** PROBLEM TO WORK ON **
In your answer, repeat each line of the data exactly.

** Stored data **
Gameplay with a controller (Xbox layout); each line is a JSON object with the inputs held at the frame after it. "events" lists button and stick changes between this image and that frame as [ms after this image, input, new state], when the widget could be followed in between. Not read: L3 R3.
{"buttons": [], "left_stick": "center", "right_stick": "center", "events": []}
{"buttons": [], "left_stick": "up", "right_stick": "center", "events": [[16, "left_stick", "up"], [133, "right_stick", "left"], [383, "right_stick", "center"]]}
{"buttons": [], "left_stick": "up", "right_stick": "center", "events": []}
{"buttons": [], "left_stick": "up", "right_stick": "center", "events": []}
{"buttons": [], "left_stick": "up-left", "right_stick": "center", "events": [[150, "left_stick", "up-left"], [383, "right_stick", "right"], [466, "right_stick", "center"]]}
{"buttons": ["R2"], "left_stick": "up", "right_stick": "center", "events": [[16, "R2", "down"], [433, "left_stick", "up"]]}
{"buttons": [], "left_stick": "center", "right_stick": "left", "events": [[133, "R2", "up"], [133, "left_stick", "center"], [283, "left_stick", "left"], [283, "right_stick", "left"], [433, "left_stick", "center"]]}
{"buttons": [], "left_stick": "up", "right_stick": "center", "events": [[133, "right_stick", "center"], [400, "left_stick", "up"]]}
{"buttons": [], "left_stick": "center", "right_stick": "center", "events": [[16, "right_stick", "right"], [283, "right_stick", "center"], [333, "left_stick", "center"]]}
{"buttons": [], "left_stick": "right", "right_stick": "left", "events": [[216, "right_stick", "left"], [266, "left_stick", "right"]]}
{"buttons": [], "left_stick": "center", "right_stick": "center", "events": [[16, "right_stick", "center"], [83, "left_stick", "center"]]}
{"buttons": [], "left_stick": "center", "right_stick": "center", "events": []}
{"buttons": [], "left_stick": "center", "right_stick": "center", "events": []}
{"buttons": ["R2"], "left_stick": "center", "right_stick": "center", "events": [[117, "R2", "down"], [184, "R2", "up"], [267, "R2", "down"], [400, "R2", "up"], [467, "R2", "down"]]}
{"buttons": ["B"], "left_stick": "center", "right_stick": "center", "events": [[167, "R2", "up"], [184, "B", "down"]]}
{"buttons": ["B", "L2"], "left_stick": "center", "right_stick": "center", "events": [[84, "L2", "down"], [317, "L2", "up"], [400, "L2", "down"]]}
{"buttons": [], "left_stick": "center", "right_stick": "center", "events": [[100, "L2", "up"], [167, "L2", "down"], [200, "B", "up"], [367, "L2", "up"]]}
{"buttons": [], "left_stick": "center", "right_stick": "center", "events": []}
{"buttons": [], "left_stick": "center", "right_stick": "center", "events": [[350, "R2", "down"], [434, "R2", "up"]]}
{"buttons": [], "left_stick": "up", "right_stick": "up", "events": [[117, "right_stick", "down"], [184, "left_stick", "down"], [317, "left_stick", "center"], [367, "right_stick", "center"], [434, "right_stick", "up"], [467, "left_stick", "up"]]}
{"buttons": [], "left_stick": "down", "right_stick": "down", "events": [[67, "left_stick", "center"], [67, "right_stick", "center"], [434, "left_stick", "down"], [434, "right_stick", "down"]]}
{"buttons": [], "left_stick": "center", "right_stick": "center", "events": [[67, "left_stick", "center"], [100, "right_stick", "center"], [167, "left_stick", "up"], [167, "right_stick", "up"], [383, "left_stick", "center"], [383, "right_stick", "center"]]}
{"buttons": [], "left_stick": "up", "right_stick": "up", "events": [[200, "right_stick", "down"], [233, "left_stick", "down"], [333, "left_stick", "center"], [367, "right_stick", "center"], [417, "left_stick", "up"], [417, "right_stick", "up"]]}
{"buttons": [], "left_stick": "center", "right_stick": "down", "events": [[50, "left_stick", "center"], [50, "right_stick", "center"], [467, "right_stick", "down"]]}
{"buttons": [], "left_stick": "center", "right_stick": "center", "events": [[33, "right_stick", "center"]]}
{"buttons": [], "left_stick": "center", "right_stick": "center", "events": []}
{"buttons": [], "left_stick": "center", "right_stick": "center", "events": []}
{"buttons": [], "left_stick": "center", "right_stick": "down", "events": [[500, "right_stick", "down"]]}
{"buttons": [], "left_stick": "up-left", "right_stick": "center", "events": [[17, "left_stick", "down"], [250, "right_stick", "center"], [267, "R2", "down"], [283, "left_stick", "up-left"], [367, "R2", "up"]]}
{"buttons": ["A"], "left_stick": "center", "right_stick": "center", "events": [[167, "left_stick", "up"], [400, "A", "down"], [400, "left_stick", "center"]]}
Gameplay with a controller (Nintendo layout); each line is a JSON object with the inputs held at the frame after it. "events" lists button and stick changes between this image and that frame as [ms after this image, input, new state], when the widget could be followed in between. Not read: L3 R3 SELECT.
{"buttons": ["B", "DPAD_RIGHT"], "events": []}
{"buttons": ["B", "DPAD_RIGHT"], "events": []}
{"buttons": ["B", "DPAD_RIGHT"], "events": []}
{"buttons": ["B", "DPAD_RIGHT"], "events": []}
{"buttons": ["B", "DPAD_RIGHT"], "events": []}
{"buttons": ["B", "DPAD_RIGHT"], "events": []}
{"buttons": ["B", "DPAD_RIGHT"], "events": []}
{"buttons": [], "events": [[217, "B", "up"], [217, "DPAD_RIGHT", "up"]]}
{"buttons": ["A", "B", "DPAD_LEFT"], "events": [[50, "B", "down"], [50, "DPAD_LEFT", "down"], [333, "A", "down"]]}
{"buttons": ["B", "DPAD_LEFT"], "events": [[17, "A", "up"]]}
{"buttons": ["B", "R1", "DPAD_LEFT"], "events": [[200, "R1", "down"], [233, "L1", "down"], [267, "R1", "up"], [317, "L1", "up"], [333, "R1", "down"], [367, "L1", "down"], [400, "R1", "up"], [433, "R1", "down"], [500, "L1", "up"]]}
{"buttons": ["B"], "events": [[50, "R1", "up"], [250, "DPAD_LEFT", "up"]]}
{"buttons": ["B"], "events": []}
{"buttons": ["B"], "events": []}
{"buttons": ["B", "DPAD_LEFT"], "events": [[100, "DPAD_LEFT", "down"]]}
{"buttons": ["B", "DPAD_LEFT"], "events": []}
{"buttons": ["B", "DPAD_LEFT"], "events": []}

** YOUR RESPONSE **
Gameplay with a controller (Xbox layout); each line is a JSON object with the inputs held at the frame after it. "events" lists button and stick changes between this image and that frame as [ms after this image, input, new state], when the widget could be followed in between. Not read: L3 R3.
{"buttons": [], "left_stick": "center", "right_stick": "center", "events": []}
{"buttons": [], "left_stick": "up", "right_stick": "center", "events": [[16, "left_stick", "up"], [133, "right_stick", "left"], [383, "right_stick", "center"]]}
{"buttons": [], "left_stick": "up", "right_stick": "center", "events": []}
{"buttons": [], "left_stick": "up", "right_stick": "center", "events": []}
{"buttons": [], "left_stick": "up-left", "right_stick": "center", "events": [[150, "left_stick", "up-left"], [383, "right_stick", "right"], [466, "right_stick", "center"]]}
{"buttons": ["R2"], "left_stick": "up", "right_stick": "center", "events": [[16, "R2", "down"], [433, "left_stick", "up"]]}
{"buttons": [], "left_stick": "center", "right_stick": "left", "events": [[133, "R2", "up"], [133, "left_stick", "center"], [283, "left_stick", "left"], [283, "right_stick", "left"], [433, "left_stick", "center"]]}
{"buttons": [], "left_stick": "up", "right_stick": "center", "events": [[133, "right_stick", "center"], [400, "left_stick", "up"]]}
{"buttons": [], "left_stick": "center", "right_stick": "center", "events": [[16, "right_stick", "right"], [283, "right_stick", "center"], [333, "left_stick", "center"]]}
{"buttons": [], "left_stick": "right", "right_stick": "left", "events": [[216, "right_stick", "left"], [266, "left_stick", "right"]]}
{"buttons": [], "left_stick": "center", "right_stick": "center", "events": [[16, "right_stick", "center"], [83, "left_stick", "center"]]}
{"buttons": [], "left_stick": "center", "right_stick": "center", "events": []}
{"buttons": [], "left_stick": "center", "right_stick": "center", "events": []}
{"buttons": ["R2"], "left_stick": "center", "right_stick": "center", "events": [[117, "R2", "down"], [184, "R2", "up"], [267, "R2", "down"], [400, "R2", "up"], [467, "R2", "down"]]}
{"buttons": ["B"], "left_stick": "center", "right_stick": "center", "events": [[167, "R2", "up"], [184, "B", "down"]]}
{"buttons": ["B", "L2"], "left_stick": "center", "right_stick": "center", "events": [[84, "L2", "down"], [317, "L2", "up"], [400, "L2", "down"]]}
{"buttons": [], "left_stick": "center", "right_stick": "center", "events": [[100, "L2", "up"], [167, "L2", "down"], [200, "B", "up"], [367, "L2", "up"]]}
{"buttons": [], "left_stick": "center", "right_stick": "center", "events": []}
{"buttons": [], "left_stick": "center", "right_stick": "center", "events": [[350, "R2", "down"], [434, "R2", "up"]]}
{"buttons": [], "left_stick": "up", "right_stick": "up", "events": [[117, "right_stick", "down"], [184, "left_stick", "down"], [317, "left_stick", "center"], [367, "right_stick", "center"], [434, "right_stick", "up"], [467, "left_stick", "up"]]}
{"buttons": [], "left_stick": "down", "right_stick": "down", "events": [[67, "left_stick", "center"], [67, "right_stick", "center"], [434, "left_stick", "down"], [434, "right_stick", "down"]]}
{"buttons": [], "left_stick": "center", "right_stick": "center", "events": [[67, "left_stick", "center"], [100, "right_stick", "center"], [167, "left_stick", "up"], [167, "right_stick", "up"], [383, "left_stick", "center"], [383, "right_stick", "center"]]}
{"buttons": [], "left_stick": "up", "right_stick": "up", "events": [[200, "right_stick", "down"], [233, "left_stick", "down"], [333, "left_stick", "center"], [367, "right_stick", "center"], [417, "left_stick", "up"], [417, "right_stick", "up"]]}
{"buttons": [], "left_stick": "center", "right_stick": "down", "events": [[50, "left_stick", "center"], [50, "right_stick", "center"], [467, "right_stick", "down"]]}
{"buttons": [], "left_stick": "center", "right_stick": "center", "events": [[33, "right_stick", "center"]]}
{"buttons": [], "left_stick": "center", "right_stick": "center", "events": []}
{"buttons": [], "left_stick": "center", "right_stick": "center", "events": []}
{"buttons": [], "left_stick": "center", "right_stick": "down", "events": [[500, "right_stick", "down"]]}
{"buttons": [], "left_stick": "up-left", "right_stick": "center", "events": [[17, "left_stick", "down"], [250, "right_stick", "center"], [267, "R2", "down"], [283, "left_stick", "up-left"], [367, "R2", "up"]]}
{"buttons": ["A"], "left_stick": "center", "right_stick": "center", "events": [[167, "left_stick", "up"], [400, "A", "down"], [400, "left_stick", "center"]]}
Gameplay with a controller (Nintendo layout); each line is a JSON object with the inputs held at the frame after it. "events" lists button and stick changes between this image and that frame as [ms after this image, input, new state], when the widget could be followed in between. Not read: L3 R3 SELECT.
{"buttons": ["B", "DPAD_RIGHT"], "events": []}
{"buttons": ["B", "DPAD_RIGHT"], "events": []}
{"buttons": ["B", "DPAD_RIGHT"], "events": []}
{"buttons": ["B", "DPAD_RIGHT"], "events": []}
{"buttons": ["B", "DPAD_RIGHT"], "events": []}
{"buttons": ["B", "DPAD_RIGHT"], "events": []}
{"buttons": ["B", "DPAD_RIGHT"], "events": []}
{"buttons": [], "events": [[217, "B", "up"], [217, "DPAD_RIGHT", "up"]]}
{"buttons": ["A", "B", "DPAD_LEFT"], "events": [[50, "B", "down"], [50, "DPAD_LEFT", "down"], [333, "A", "down"]]}
{"buttons": ["B", "DPAD_LEFT"], "events": [[17, "A", "up"]]}
{"buttons": ["B", "R1", "DPAD_LEFT"], "events": [[200, "R1", "down"], [233, "L1", "down"], [267, "R1", "up"], [317, "L1", "up"], [333, "R1", "down"], [367, "L1", "down"], [400, "R1", "up"], [433, "R1", "down"], [500, "L1", "up"]]}
{"buttons": ["B"], "events": [[50, "R1", "up"], [250, "DPAD_LEFT", "up"]]}
{"buttons": ["B"], "events": []}
{"buttons": ["B"], "events": []}
{"buttons": ["B", "DPAD_LEFT"], "events": [[100, "DPAD_LEFT", "down"]]}
{"buttons": ["B", "DPAD_LEFT"], "events": []}
{"buttons": ["B", "DPAD_LEFT"], "events": []}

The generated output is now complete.